● **WORK ITEM**
Your answer should be the exact lines of the data below from the one containing "Ownership Beats Selling to Private" through the one containing "REQUEST INFO"; please include nothing else.

● **GIVEN DATA**
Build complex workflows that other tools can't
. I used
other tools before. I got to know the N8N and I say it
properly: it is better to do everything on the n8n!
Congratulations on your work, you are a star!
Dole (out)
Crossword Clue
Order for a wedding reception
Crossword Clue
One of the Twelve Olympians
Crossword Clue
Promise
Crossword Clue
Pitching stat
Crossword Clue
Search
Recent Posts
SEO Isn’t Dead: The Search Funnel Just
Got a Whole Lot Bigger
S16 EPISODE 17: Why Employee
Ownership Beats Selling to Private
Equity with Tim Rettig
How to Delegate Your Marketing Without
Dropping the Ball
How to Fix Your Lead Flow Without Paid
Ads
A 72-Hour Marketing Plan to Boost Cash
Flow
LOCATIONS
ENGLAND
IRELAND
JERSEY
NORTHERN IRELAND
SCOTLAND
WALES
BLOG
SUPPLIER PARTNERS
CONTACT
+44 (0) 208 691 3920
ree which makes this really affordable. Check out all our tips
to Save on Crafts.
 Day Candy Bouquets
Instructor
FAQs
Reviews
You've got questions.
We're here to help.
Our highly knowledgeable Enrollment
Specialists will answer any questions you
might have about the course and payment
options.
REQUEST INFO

---

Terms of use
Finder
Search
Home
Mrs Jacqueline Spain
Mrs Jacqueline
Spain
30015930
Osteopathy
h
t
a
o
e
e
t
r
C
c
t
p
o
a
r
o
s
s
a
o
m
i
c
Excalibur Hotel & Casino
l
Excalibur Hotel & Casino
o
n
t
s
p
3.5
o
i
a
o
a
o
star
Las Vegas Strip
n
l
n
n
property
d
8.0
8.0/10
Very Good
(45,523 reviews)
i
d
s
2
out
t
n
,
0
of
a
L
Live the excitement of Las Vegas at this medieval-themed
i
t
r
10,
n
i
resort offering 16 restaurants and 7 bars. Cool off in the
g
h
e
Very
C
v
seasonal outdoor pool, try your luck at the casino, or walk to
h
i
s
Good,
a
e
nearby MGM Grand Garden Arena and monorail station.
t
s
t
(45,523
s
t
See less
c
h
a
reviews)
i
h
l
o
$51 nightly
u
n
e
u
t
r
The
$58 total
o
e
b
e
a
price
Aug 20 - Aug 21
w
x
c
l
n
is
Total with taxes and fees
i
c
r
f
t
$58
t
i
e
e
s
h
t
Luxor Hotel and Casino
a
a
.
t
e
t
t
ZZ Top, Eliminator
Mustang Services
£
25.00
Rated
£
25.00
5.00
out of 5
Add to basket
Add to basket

● **EXPECTED ANSWER**
Ownership Beats Selling to Private
Equity with Tim Rettig
How to Delegate Your Marketing Without
Dropping the Ball
How to Fix Your Lead Flow Without Paid
Ads
A 72-Hour Marketing Plan to Boost Cash
Flow
LOCATIONS
ENGLAND
IRELAND
JERSEY
NORTHERN IRELAND
SCOTLAND
WALES
BLOG
SUPPLIER PARTNERS
CONTACT
+44 (0) 208 691 3920
ree which makes this really affordable. Check out all our tips
to Save on Crafts.
 Day Candy Bouquets
Instructor
FAQs
Reviews
You've got questions.
We're here to help.
Our highly knowledgeable Enrollment
Specialists will answer any questions you
might have about the course and payment
options.
REQUEST INFO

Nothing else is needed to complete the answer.